Penghujung abad ketigabelas Masehi adalah masa perubahan besar yang terjadi di beragam penghujung dunia. Kekuasaan dan pengaruh kerajaan Sriwijaya di nusantara yang sejak dari abad ketujuh sampai kesebelas dan membentang dari seluruh Swarnadwipa, Temasik, Semenanjung Kra tempat tinggal bangsa Siam dan Melayu, Kamboja, Champa, Jawadwipa bagian Tengah dan Barat, serta Hujung Tanah, mulai kehilangan kekuatannya di abad keduabelas dan ketigabelas Masehi, terutama setelah serangan Kerajaan Chola dari Koromandel, negeri Jambudwipa bagian selatan.
Saat itu, tepatnya tahun seribu tujuhbelas dan seribu duapuluh lima Masehi, Rajendra Chola Pertama dari Wangsa Chola mengirim pasukan lautnya untuk menyerang Sriwijaya. Serangan besar itu berhasil menundukkan Sriwijaya yang saat itu diperintah oleh Raja Sangrama Wijayatunggawarman. Maka, kekuasaan Sriwijaya atas kerajaan-kerajaan kecil di bawahnya pun ikut melemah. Beberapa negeri taklukan melepaskan diri dan membentuk kerajaan baru seperti Pagaruyung dan Dharmasraya.
Sebagai berakhirnya kekuasaan Wangsa Syailendra dengan Sriwijaya atas tanah Swarnadwipa oleh serangan Kerajaan Chola, muncullah kekuasaan baru dari Wangsa Mauli yang mengaku menggantikan kekuasaan Sriwijaya. Wangsa Mauli lah yang kemudian mendirikan kerajaan Dharmasraya pada tahun seribu seratus delapan puluh tiga Masehi. Pengaruh kerajaan ini memang benar menggantikan kekuasaan kerajaan Sriwijaya paling tidak di bumi Melayu.
Kerajaan Melayu Songkhra yang terletak di antara tanah Melayu dan Siam sangat kuat dipengaruhi oleh kerajaan Sriwijaya, bahkan ketika kemaharajaan itu sudah berubah menjadi Dharmasraya. Hanya saja, sejak Kerajaan Chola berhasil menundukkan Sriwijaya, Songkhra pun menjadi bagian dari pengaruh negara Jambudwipa tersebut.

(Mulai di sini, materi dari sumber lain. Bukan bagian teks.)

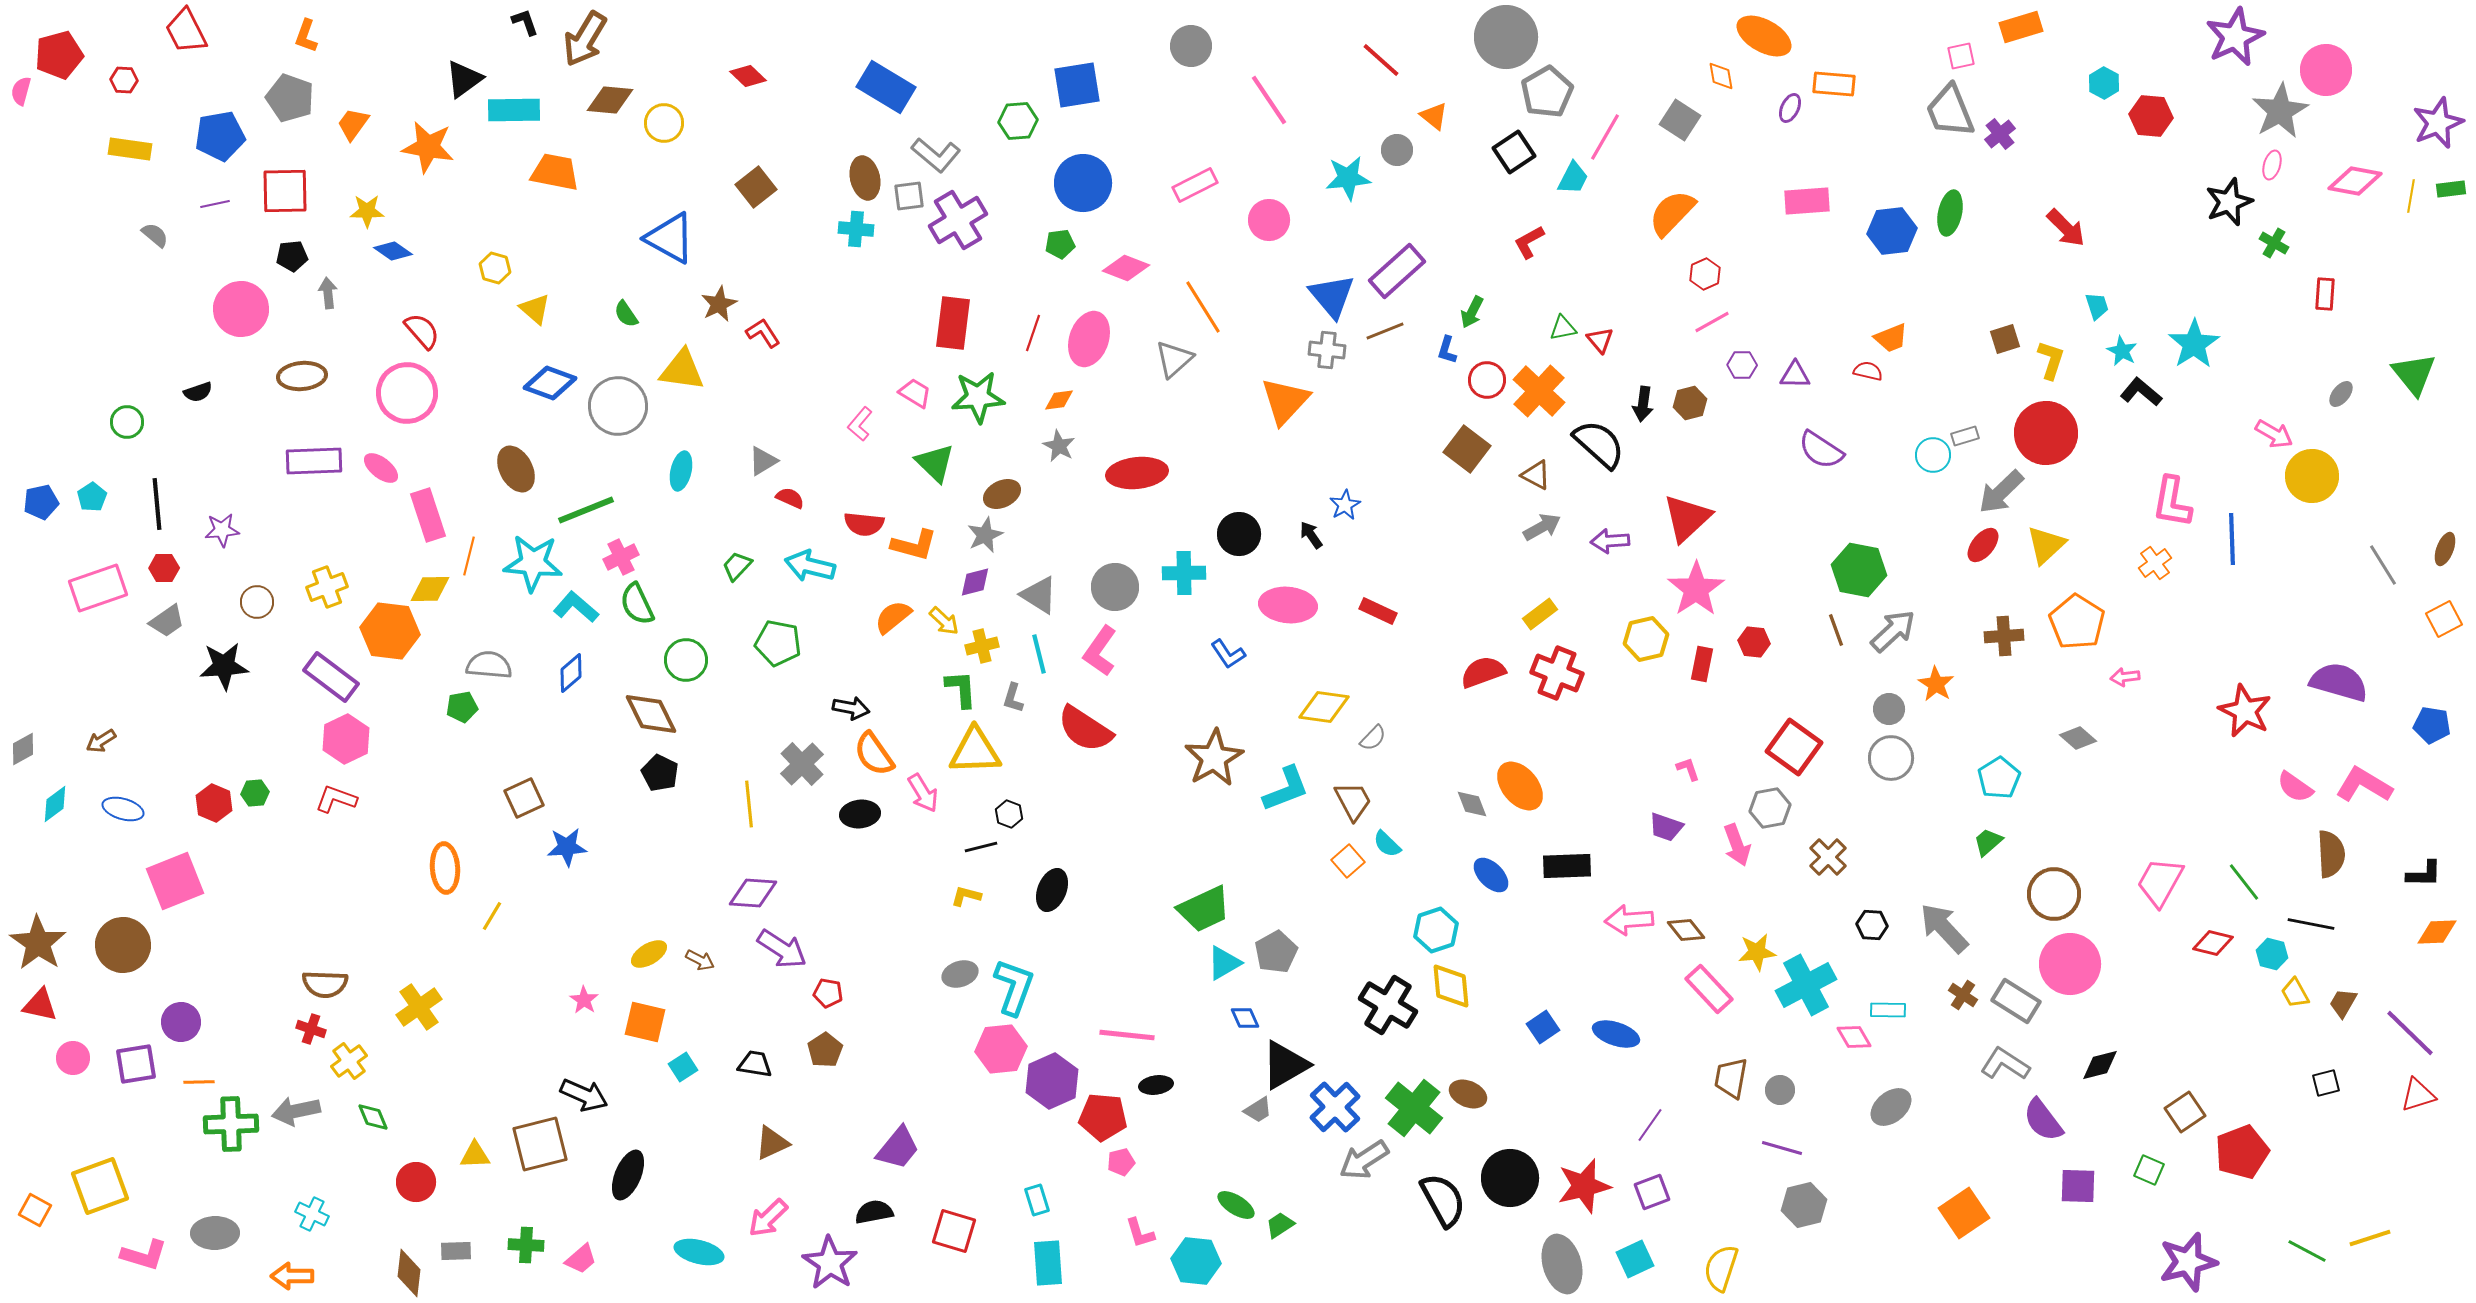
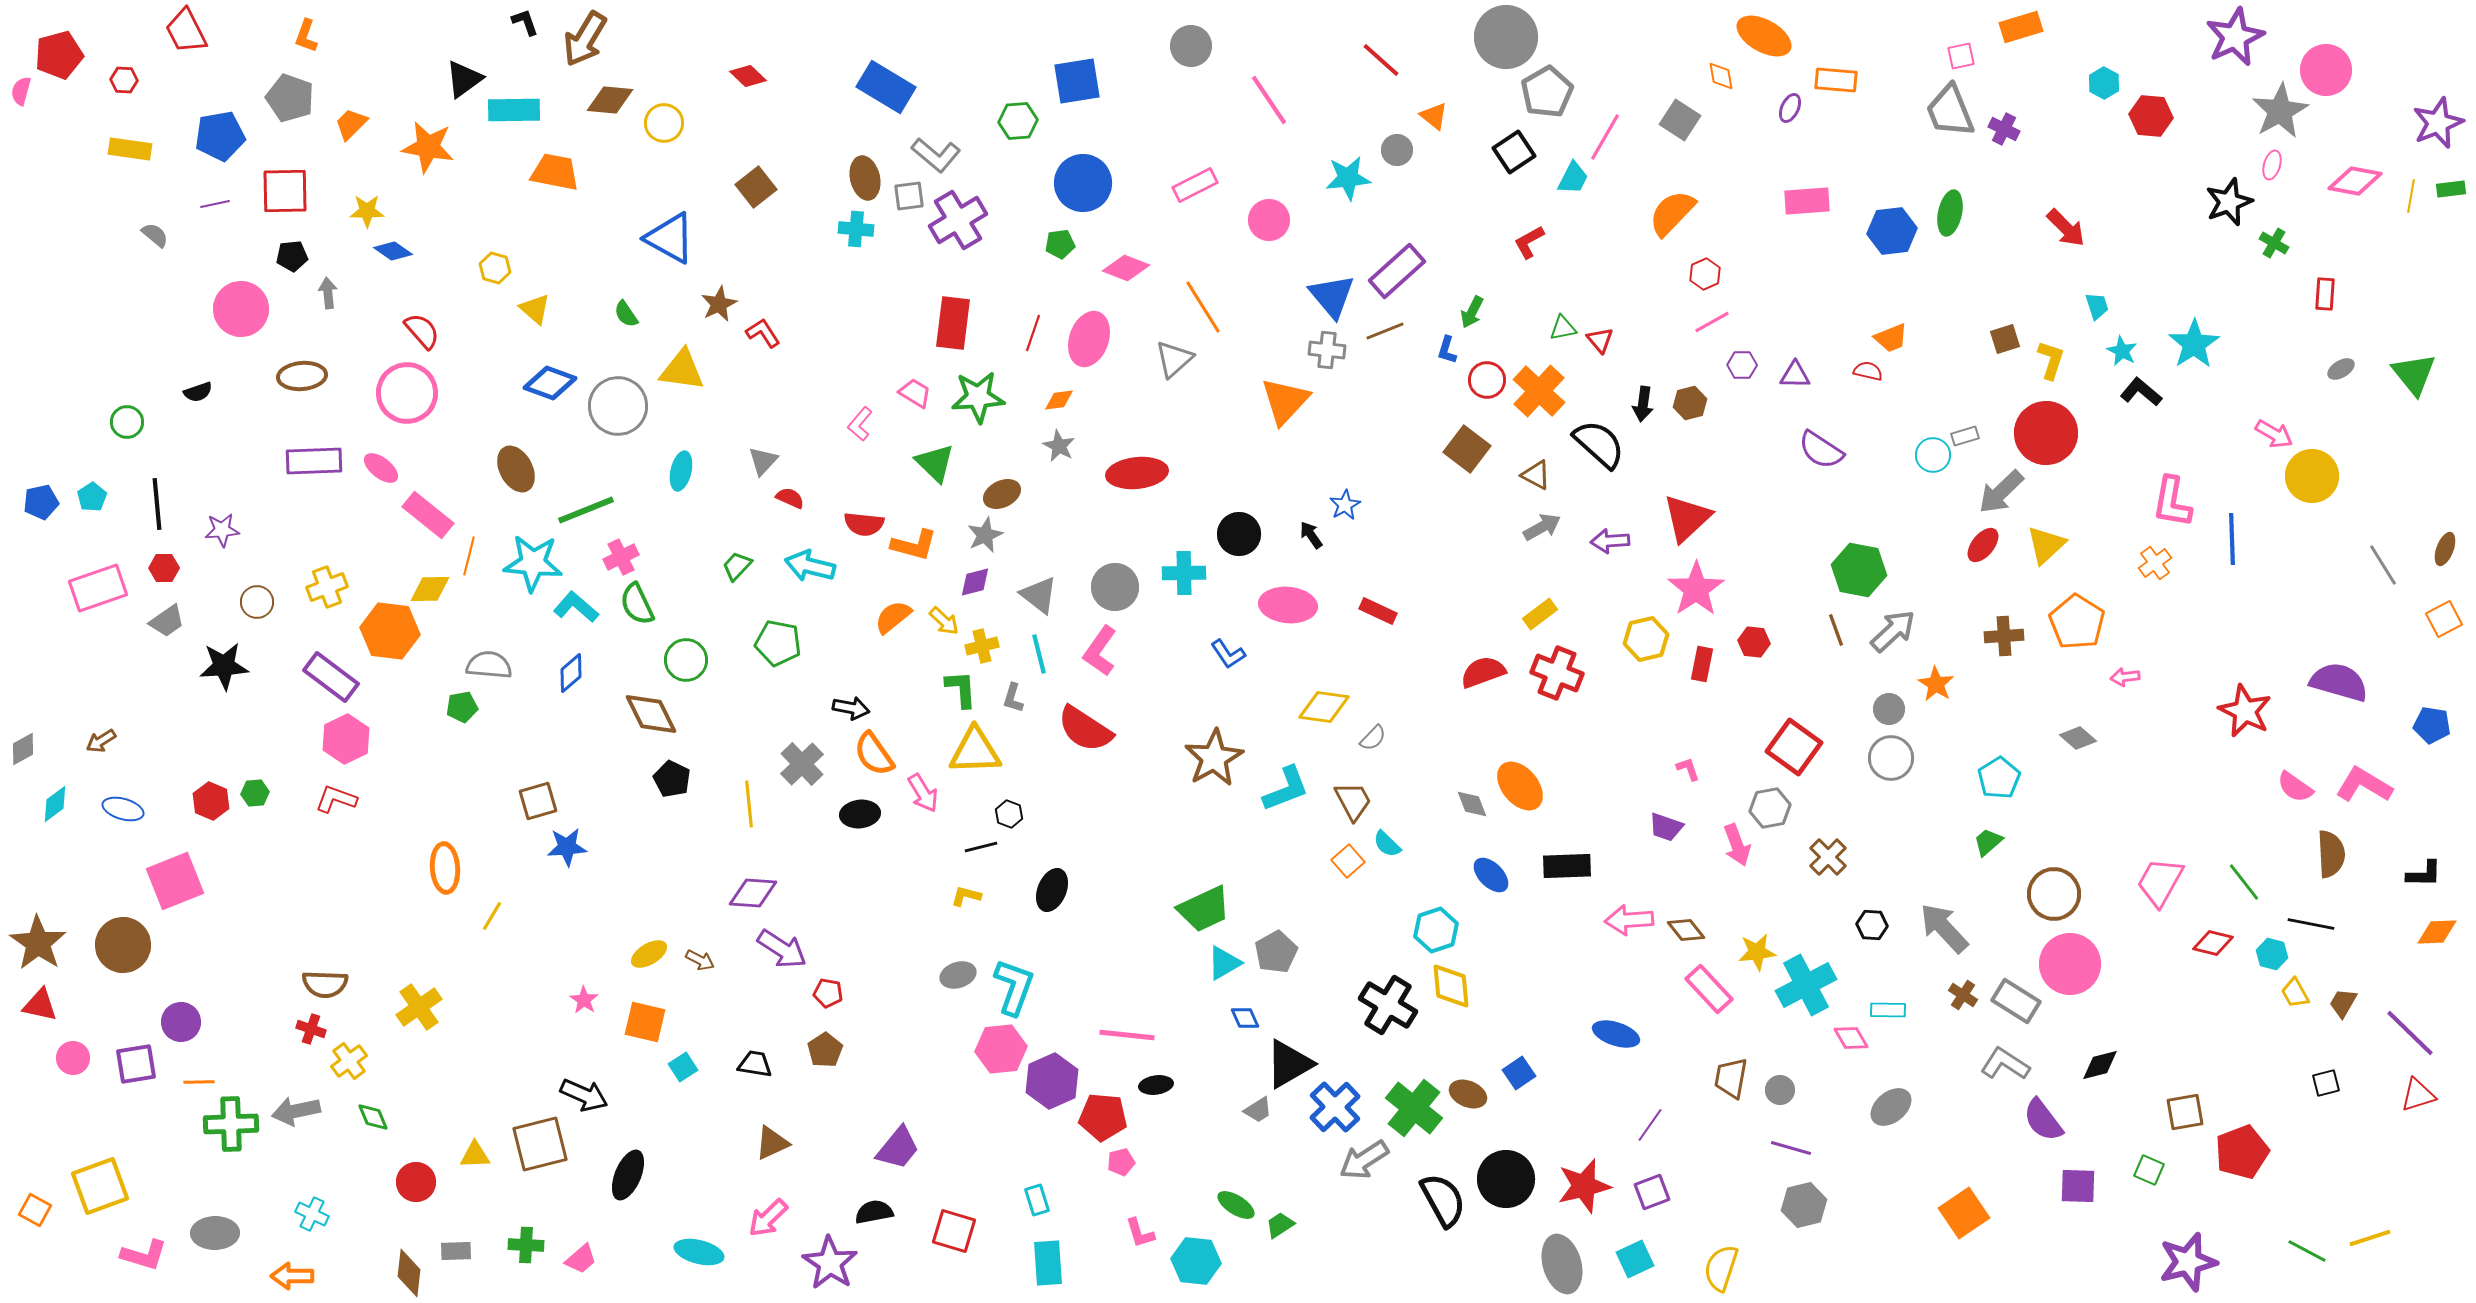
orange rectangle at (1834, 84): moved 2 px right, 4 px up
blue square at (1077, 85): moved 4 px up
orange trapezoid at (353, 124): moved 2 px left; rotated 9 degrees clockwise
purple cross at (2000, 134): moved 4 px right, 5 px up; rotated 24 degrees counterclockwise
gray ellipse at (2341, 394): moved 25 px up; rotated 20 degrees clockwise
gray triangle at (763, 461): rotated 16 degrees counterclockwise
pink rectangle at (428, 515): rotated 33 degrees counterclockwise
gray triangle at (1039, 595): rotated 6 degrees clockwise
black pentagon at (660, 773): moved 12 px right, 6 px down
brown square at (524, 798): moved 14 px right, 3 px down; rotated 9 degrees clockwise
red hexagon at (214, 803): moved 3 px left, 2 px up
gray ellipse at (960, 974): moved 2 px left, 1 px down
blue square at (1543, 1027): moved 24 px left, 46 px down
pink diamond at (1854, 1037): moved 3 px left, 1 px down
black triangle at (1285, 1065): moved 4 px right, 1 px up
brown square at (2185, 1112): rotated 24 degrees clockwise
purple line at (1782, 1148): moved 9 px right
black circle at (1510, 1178): moved 4 px left, 1 px down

Bila Sriwijaya adalah sebuah kerajaan beragama Buddha, Chola sendiri adalah negeri beragama Siwa. Hal ini juga merupakan salah satu pengaruh terbesar Chola pada Songkhra.
“Nama besar kerajaan Melayu Sriwijaya sudah tak ada lagi. Nama itu telah tergantikan dengan Dharmasraya. Bahkan orang-orang Jawa tidak lagi mengenalnya dan menyebut Sriwijaya dengan Palembang atau Bhumi Melayu. Bahkan, bertahun-tahun sudah pasukan Jawa pimpinan Raja Kertanegara dari kerajaan Singhasari dari Jawadwipa menaklukkan Dharmasraya. Kerajaan Songkhra harus menggunakan kesempatan ini untuk memiliki harga diri dan martabatnya sendiri,” ujar sang raja tua yang duduk di singgasananya. Ia sudah tak tegap lagi. Hawa kepemimpinan sudah hampir luruh runtuh dari raganya. Mahkota di kepalanya, gelang dan kelat bahu yang kesemuanya dari emas, kain sutra yang diselempangkan di dadanya dan mengitari bagian bawah tubuhnya, serta terompah indah yang melingkupi kakinya tak mampu meningkatkan hawa kuasa itu lagi.
Dua orang pemuda duduk bersila di depan sang raja.
Dama’ Bintang yang juga dikenal dengan Pangeran Sulong adalah anak sulung dari raja tua tersebut. Meski Rupanya tampan, tapi yang paling menonjol dari dirinya dalah garis-garis kelelakian seperti keberanian, kuasa dan ketangguhan yang jelas tercetak di wajahnya. Sepasang alisnya terbentuk indah, seimbang di kanan dan kirinya melindungi dua buah mata yang memandang tajam. Usia pemuda ini delapan belas tahun, usia yang sudah dianggap sangat matang di masa itu.